[PROBLEM STATEMENT]
Check every line of the entries for the string "зручний" and return the ones that contain it.

[EXCERPTED RECORDS]
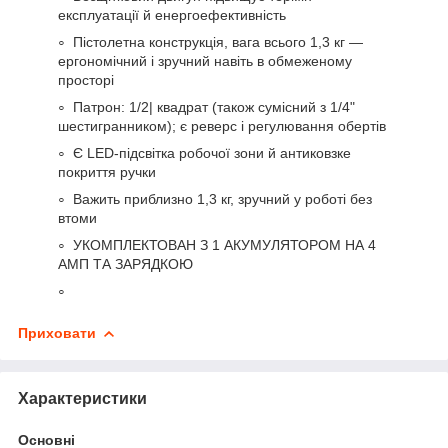
експлуатації й енергоефективність
Пістолетна конструкція, вага всього 1,3 кг —
ергономічний і зручний навіть в обмеженому
просторі
Патрон: 1/2| квадрат (також сумісний з 1/4"
шестигранником); є реверс і регулювання обертів
Є LED-підсвітка робочої зони й антиковзке
покриття ручки
Важить приблизно 1,3 кг, зручний у роботі без
втоми
УКОМПЛЕКТОВАН З 1 АКУМУЛЯТОРОМ НА 4
АМП ТА ЗАРЯДКОЮ
Приховати
Характеристики
Основні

[ANSWER TO THIS EXERCISE]
ергономічний і зручний навіть в обмеженому
Важить приблизно 1,3 кг, зручний у роботі без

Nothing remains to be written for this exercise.